Die Marke "Spaghetti King" habe nicht lediglich eine glatt beschreibende Funktion
im Sinne einer werbemäßigen Sachaussage. Insbesondere das Wort "King" sei
mehrdeutig, da es neben der umgangssprachlichen Bedeutung als "jemand, der in
einer Gruppe das größte Ansehen genießt", im englischsprachigen Raum ein weit
verbreiteter Familienname sei. Zur Begründung seines Eintragungsbegehrens verweist der Anmelder auch auf die in Deutschland eingetragene Marke "Burger
King".
In der mündlichen Verhandlung hat der Anmelder erklärt, die Marke werde für die
Dienstleistung "Verpflegung von Gästen in Restaurants" beansprucht.
Wegen weiterer Einzelheiten wird auf den Akteninhalt Bezug genommen.
II.
Die Beschwerde des Anmelders ist zulässig und begründet, weil einer Registrierung der angemeldeten Marke für die allein beanspruchte Dienstleistung
"Verpflegung von Gästen in Restaurants" keine Schutzhindernisse gemäß § 8
Abs. 2 Nrn. 1 und 2 MarkenG entgegenstehen.
Bezüglich der Dienstleistung "Verpflegung von Gästen in Restaurants" verfügt die
Bezeichnung "Spaghetti King" über das erforderliche Mindestmaß an Unterscheidungskraft gemäß § 8 Abs. 2 Nr. 1 MarkenG.
Unterscheidungskraft im Sinne dieser Vorschrift ist die einer Marke innewohnende
(konkrete) Eignung, vom Verkehr als Unterscheidungsmittel für die beanspruchten
Waren und Dienstleistungen eines Unternehmens gegenüber solchen anderer
Unternehmen aufgefasst zu werden (vgl. EuGH GRUR 2006, 233, 235 (Nr. 45) -
Standbeutel; BGH GRUR 2006, 850, 854 (Nr. 18) - FUSSBALL WM 2006;
GRUR 2005, 417, 418 - BerlinCard). Bei Wortmarken ist nach der Rechtsprechung
des Bundesgerichtshofs von fehlender Unterscheidungskraft auszugehen, wenn
der Marke ein für die beanspruchten Waren und Dienstleistungen im Vordergrund
stehender beschreibender Sinngehalt zugeordnet werden kann oder wenn es sich
um ein gebräuchliches Wort bzw. eine Wortfolge der deutschen Sprache oder
einer bekannten Fremdsprache handelt, das (die) vom Verkehr, etwa wegen einer
entsprechenden Verwendung in der Werbung, stets nur als solches und nicht als
Unterscheidungsmittel verstanden wird (st. Rspr.; vgl. BGH GRUR 2006, 850, 854
(Nr. 19) - FUSSBALL WM 2006 m. w. Nachw.). Dies ist hier bei der gebotenen
Gesamtbetrachtung des Zeichens
(BGH GRUR 2001, 162
- RATIONAL
SOFTWARE COPERATION) nicht der Fall.
Der Verkehr wird keine Schwierigkeiten haben, die Marke mit "Spaghetti König" zu
übersetzen. Der glatt beschreibende Bestandteil "Spaghetti" ist mit dem Element
"King" zu einem Gesamtbegriff verschmolzen, der wie die Bezeichnungen "Burger
King" oder "Döner King" auf einen ganz bestimmten Geschäftsbetrieb hinweist.

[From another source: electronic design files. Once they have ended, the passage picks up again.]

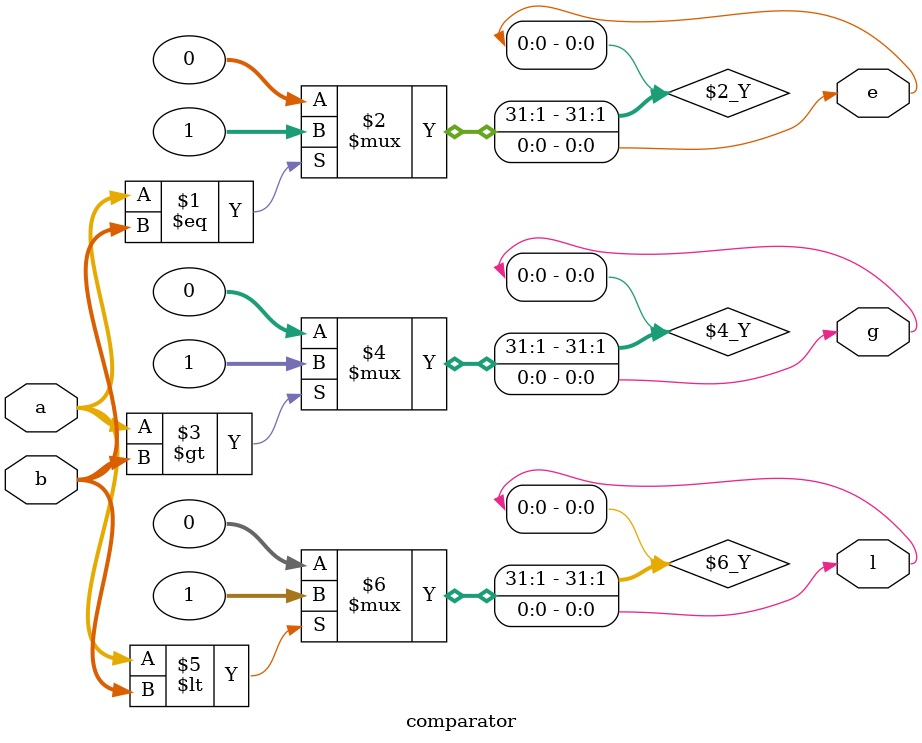
<source format=v>
module comparator(output g, e, l, input [3:0]a,b);
assign e = (a==b) ? 1 : 0;
assign g = (a>b) ? 1 : 0;
assign l = (a<b) ? 1 : 0;
endmodule 
</source>
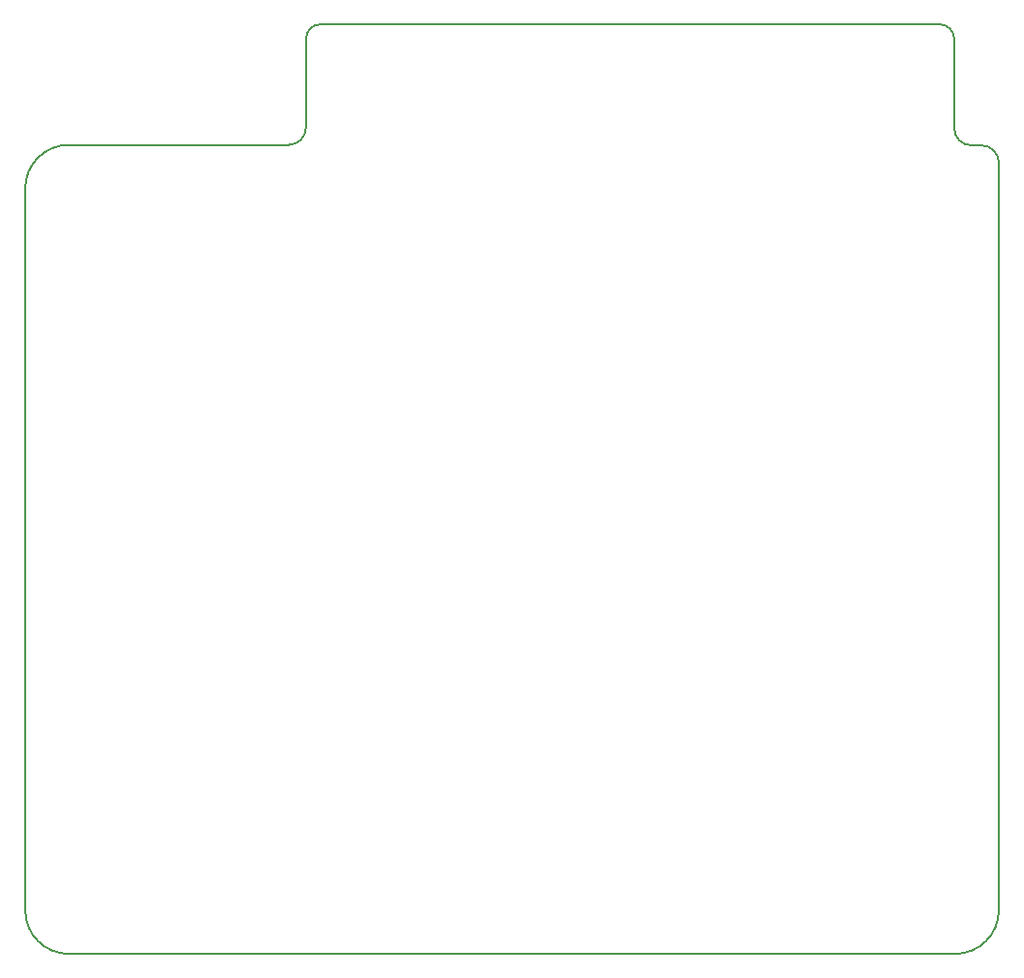
<source format=gbr>
G04 #@! TF.FileFunction,Profile,NP*
%FSLAX46Y46*%
G04 Gerber Fmt 4.6, Leading zero omitted, Abs format (unit mm)*
G04 Created by KiCad (PCBNEW 4.0.7) date 06/27/18 09:39:12*
%MOMM*%
%LPD*%
G01*
G04 APERTURE LIST*
%ADD10C,0.100000*%
%ADD11C,0.150000*%
G04 APERTURE END LIST*
D10*
D11*
X211607400Y-61391800D02*
X212471000Y-61391800D01*
X213995000Y-62915800D02*
G75*
G03X212471000Y-61391800I-1524000J0D01*
G01*
X210083400Y-59867800D02*
G75*
G03X211607400Y-61391800I1524000J0D01*
G01*
X210083400Y-52070000D02*
X210083400Y-59867800D01*
X154711400Y-50800000D02*
G75*
G03X153441400Y-52070000I0J-1270000D01*
G01*
X210083400Y-52070000D02*
G75*
G03X208813400Y-50800000I-1270000J0D01*
G01*
X210185000Y-132080000D02*
G75*
G03X213988350Y-128270006I-6650J3809994D01*
G01*
X128905006Y-128276650D02*
G75*
G03X132715000Y-132080000I3809994J6650D01*
G01*
X151917400Y-61341000D02*
G75*
G03X153441400Y-59817000I0J1524000D01*
G01*
X132708350Y-61341006D02*
G75*
G03X128905000Y-65151000I6650J-3809994D01*
G01*
X151917400Y-61341000D02*
X132700000Y-61341000D01*
X153441400Y-52070000D02*
X153441400Y-59817000D01*
X128905000Y-65151000D02*
X128905000Y-128276650D01*
X208813400Y-50800000D02*
X154711400Y-50800000D01*
X213995000Y-128270000D02*
X213995000Y-62915800D01*
X132715000Y-132080000D02*
X210185000Y-132080000D01*
M02*

</source>
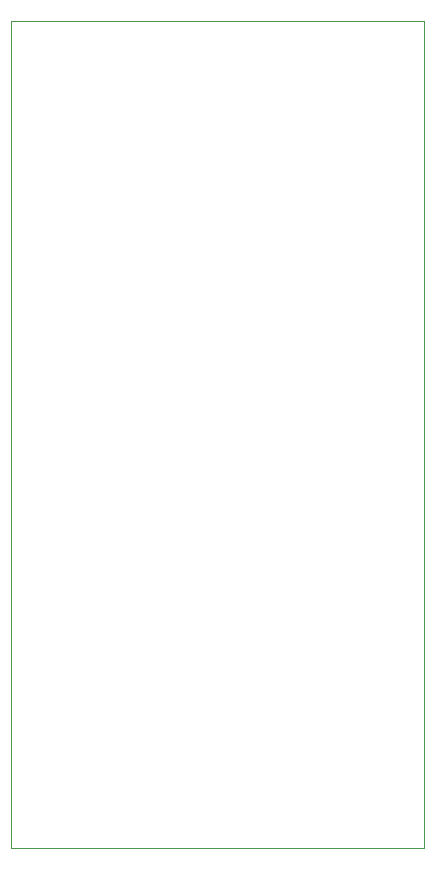
<source format=gbr>
G04 (created by PCBNEW (2013-07-07 BZR 4022)-stable) date 13/10/2014 15:08:58*
%MOIN*%
G04 Gerber Fmt 3.4, Leading zero omitted, Abs format*
%FSLAX34Y34*%
G01*
G70*
G90*
G04 APERTURE LIST*
%ADD10C,0.00590551*%
%ADD11C,0.00393701*%
G04 APERTURE END LIST*
G54D10*
G54D11*
X70866Y-47244D02*
X57086Y-47244D01*
X70866Y-74803D02*
X70866Y-47244D01*
X57086Y-74803D02*
X70866Y-74803D01*
X57086Y-47244D02*
X57086Y-74803D01*
M02*

</source>
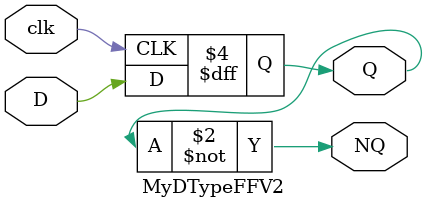
<source format=v>
`timescale 1ns / 1ps


module MyDTypeFFV2(
    input clk,
    input D,
    output reg Q = 0,
    output NQ
    );
    
    always @(posedge clk)
        begin
            Q <= D;
        end
   
   assign NQ = ~Q;
   
endmodule

</source>
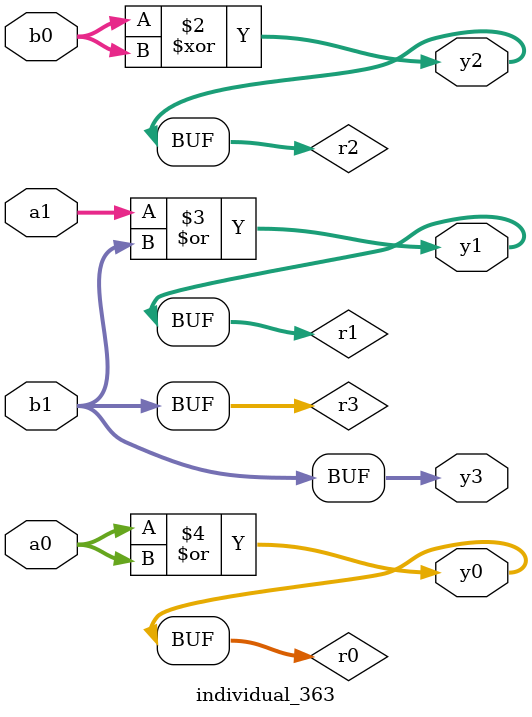
<source format=sv>
module individual_363(input logic [15:0] a1, input logic [15:0] a0, input logic [15:0] b1, input logic [15:0] b0, output logic [15:0] y3, output logic [15:0] y2, output logic [15:0] y1, output logic [15:0] y0);
logic [15:0] r0, r1, r2, r3; 
 always@(*) begin 
	 r0 = a0; r1 = a1; r2 = b0; r3 = b1; 
 	 r2  ^=  b0 ;
 	 r1  |=  b1 ;
 	 r0  |=  r0 ;
 	 y3 = r3; y2 = r2; y1 = r1; y0 = r0; 
end
endmodule
</source>
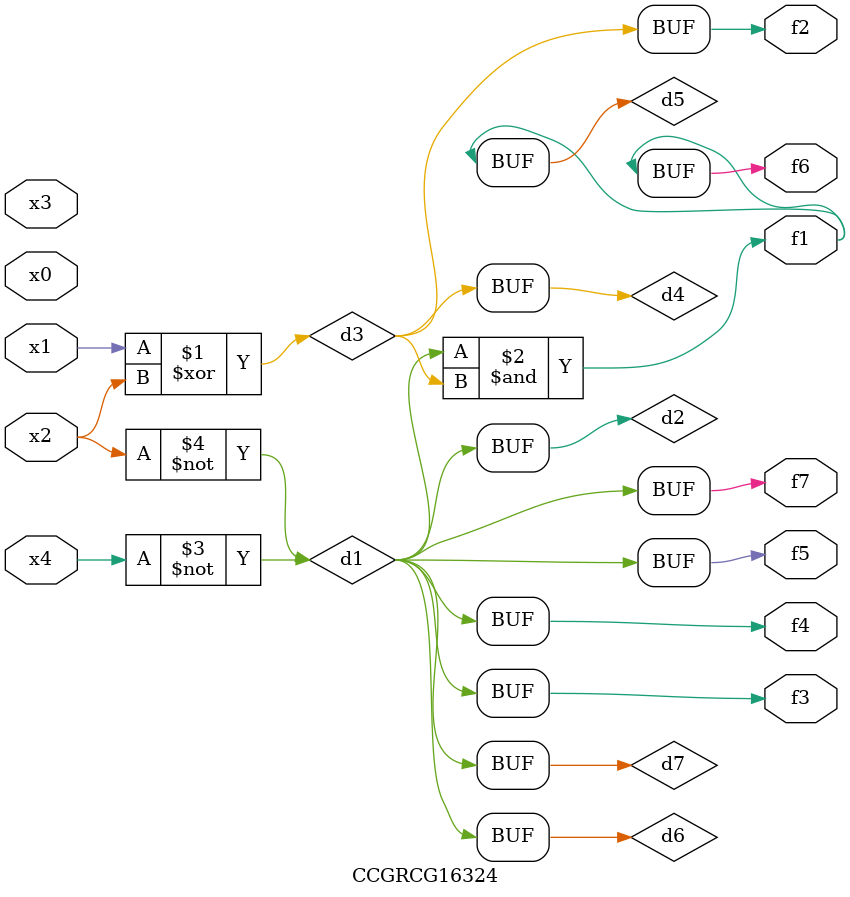
<source format=v>
module CCGRCG16324(
	input x0, x1, x2, x3, x4,
	output f1, f2, f3, f4, f5, f6, f7
);

	wire d1, d2, d3, d4, d5, d6, d7;

	not (d1, x4);
	not (d2, x2);
	xor (d3, x1, x2);
	buf (d4, d3);
	and (d5, d1, d3);
	buf (d6, d1, d2);
	buf (d7, d2);
	assign f1 = d5;
	assign f2 = d4;
	assign f3 = d7;
	assign f4 = d7;
	assign f5 = d7;
	assign f6 = d5;
	assign f7 = d7;
endmodule

</source>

Anders als die Begriffe "Star" oder "Champion" hat sich der Begriff "King" nicht als
personifizierter Sachhinweis auf eine besonders herausgehobene Qualität von
Waren oder Dienstleistungen eingebürgert (ebenso BPatG 27 W (pat) 157/01
- Boarder King; 29 W (pat) 162/94 - PaperKing).

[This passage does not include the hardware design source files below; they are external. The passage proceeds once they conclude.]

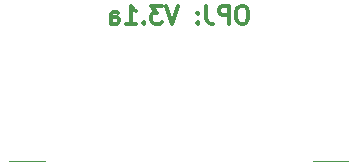
<source format=gbo>
G04 #@! TF.GenerationSoftware,KiCad,Pcbnew,(5.1.12)-1*
G04 #@! TF.CreationDate,2022-03-29T12:16:14+08:00*
G04 #@! TF.ProjectId,Nozzle,4e6f7a7a-6c65-42e6-9b69-6361645f7063,Gen3.1a*
G04 #@! TF.SameCoordinates,Original*
G04 #@! TF.FileFunction,Legend,Bot*
G04 #@! TF.FilePolarity,Positive*
%FSLAX46Y46*%
G04 Gerber Fmt 4.6, Leading zero omitted, Abs format (unit mm)*
G04 Created by KiCad (PCBNEW (5.1.12)-1) date 2022-03-29 12:16:14*
%MOMM*%
%LPD*%
G01*
G04 APERTURE LIST*
%ADD10C,0.300000*%
%ADD11C,0.120000*%
G04 APERTURE END LIST*
D10*
X143676000Y-50283371D02*
X143390285Y-50283371D01*
X143247428Y-50354800D01*
X143104571Y-50497657D01*
X143033142Y-50783371D01*
X143033142Y-51283371D01*
X143104571Y-51569085D01*
X143247428Y-51711942D01*
X143390285Y-51783371D01*
X143676000Y-51783371D01*
X143818857Y-51711942D01*
X143961714Y-51569085D01*
X144033142Y-51283371D01*
X144033142Y-50783371D01*
X143961714Y-50497657D01*
X143818857Y-50354800D01*
X143676000Y-50283371D01*
X142390285Y-51783371D02*
X142390285Y-50283371D01*
X141818857Y-50283371D01*
X141676000Y-50354800D01*
X141604571Y-50426228D01*
X141533142Y-50569085D01*
X141533142Y-50783371D01*
X141604571Y-50926228D01*
X141676000Y-50997657D01*
X141818857Y-51069085D01*
X142390285Y-51069085D01*
X140461714Y-50283371D02*
X140461714Y-51354800D01*
X140533142Y-51569085D01*
X140676000Y-51711942D01*
X140890285Y-51783371D01*
X141033142Y-51783371D01*
X139747428Y-51640514D02*
X139676000Y-51711942D01*
X139747428Y-51783371D01*
X139818857Y-51711942D01*
X139747428Y-51640514D01*
X139747428Y-51783371D01*
X139747428Y-50854800D02*
X139676000Y-50926228D01*
X139747428Y-50997657D01*
X139818857Y-50926228D01*
X139747428Y-50854800D01*
X139747428Y-50997657D01*
X138104571Y-50283371D02*
X137604571Y-51783371D01*
X137104571Y-50283371D01*
X136747428Y-50283371D02*
X135818857Y-50283371D01*
X136318857Y-50854800D01*
X136104571Y-50854800D01*
X135961714Y-50926228D01*
X135890285Y-50997657D01*
X135818857Y-51140514D01*
X135818857Y-51497657D01*
X135890285Y-51640514D01*
X135961714Y-51711942D01*
X136104571Y-51783371D01*
X136533142Y-51783371D01*
X136676000Y-51711942D01*
X136747428Y-51640514D01*
X135176000Y-51640514D02*
X135104571Y-51711942D01*
X135176000Y-51783371D01*
X135247428Y-51711942D01*
X135176000Y-51640514D01*
X135176000Y-51783371D01*
X133676000Y-51783371D02*
X134533142Y-51783371D01*
X134104571Y-51783371D02*
X134104571Y-50283371D01*
X134247428Y-50497657D01*
X134390285Y-50640514D01*
X134533142Y-50711942D01*
X132390285Y-51783371D02*
X132390285Y-50997657D01*
X132461714Y-50854800D01*
X132604571Y-50783371D01*
X132890285Y-50783371D01*
X133033142Y-50854800D01*
X132390285Y-51711942D02*
X132533142Y-51783371D01*
X132890285Y-51783371D01*
X133033142Y-51711942D01*
X133104571Y-51569085D01*
X133104571Y-51426228D01*
X133033142Y-51283371D01*
X132890285Y-51211942D01*
X132533142Y-51211942D01*
X132390285Y-51140514D01*
D11*
X126796800Y-63449200D02*
X123799600Y-63449200D01*
X149479000Y-63449200D02*
X152476200Y-63449200D01*
M02*

</source>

Da der Marke in ihrer Gesamtheit kein eindeutig beschreibender Aussagegehalt
entnommen werden kann, stellt sie auch keine freihaltungsbedürftige Angabe
gemäß § 8 Abs. 2 Nr. 2 MarkenG dar.
Dr. Albrecht
Schwarz
Kruppa
Richter Schwarz ist wegen Urlaubs an der Unterschrift verhindert.